Halfway through his term, the president's faith in "the border wall" as a way of blocking the "pipeline for vast quantities of illegal drugs" was unabated, even as spoilsports noted that the supply comes in mainly through legal points of entry, making the wall irrelevant. And if stopping drugs at the southern border is a tall order, the prospect of intercepting them before they get there is even dimmer, as a study published recently in the Proceedings of the National Academy of Sciences demonstrates.

"The U.S. government's own assessments have long showed that interdiction has at best only an ephemeral impact on retail prices and supply," note University of Alabama geographer Nicholas Magliocca and his seven co-authors. "Wholesale cocaine prices in the United States have dropped significantly since 1980, deaths from cocaine overdose are rising, and the dismal rate at which counterdrug forces intercept cocaine shipments is well documented."

Critics cite two major reasons why interdiction fails: Pushing down drug trafficking in one place makes it pop up elsewhere (the "balloon effect"), and the threat of seizures scatters traffickers across a wider area (the "cockroach effect").

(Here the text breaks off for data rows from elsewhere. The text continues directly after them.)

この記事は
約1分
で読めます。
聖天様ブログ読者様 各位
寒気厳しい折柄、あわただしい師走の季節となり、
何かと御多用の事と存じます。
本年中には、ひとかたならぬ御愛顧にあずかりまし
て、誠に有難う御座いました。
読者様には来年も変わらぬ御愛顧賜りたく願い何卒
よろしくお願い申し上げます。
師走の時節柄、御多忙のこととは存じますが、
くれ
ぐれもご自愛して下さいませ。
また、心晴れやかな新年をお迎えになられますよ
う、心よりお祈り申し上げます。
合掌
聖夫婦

Magliocca and his collaborators built a computer model, NarcoLogic, that reproduces these phenomena and predicts cocaine trafficking patterns similar to what actually happened from 2001 to 2014, when the locus of smuggling operations shifted to Central America in response to interdiction efforts in Mexico and the eastern Caribbean.

NarcoLogic assumes that law enforcement agencies allocate their resources in a way they think will help them hit annual seizure targets (the current practice), while traffickers respond to those decisions, balancing profit against risk. Direct smuggling routes reduce operating costs but increase risk, while indirect routes with multiple nodes reduce risk but drive up costs. The interaction of these incentives, Magliocca et al. say, underpins a "complex adaptive system" that encourages the movement and spread of drug trafficking along with the collateral damage it causes, including "narco-fueled violence and corruption, infusion of unparalleled amounts of cash and weapons, dispossession and seizure of land from rural communities, and extensive and rapid environmental destruction."

In other words, the researchers write, "narcotrafficking is as widespread and difficult to eradicate as it is because of interdiction, and increased interdiction will continue to spread traffickers into new areas, allowing them to continue to move drugs north." Like drug prohibition, which motivates all manner of innovative and adaptive criminal activity, drug interdiction undermines itself.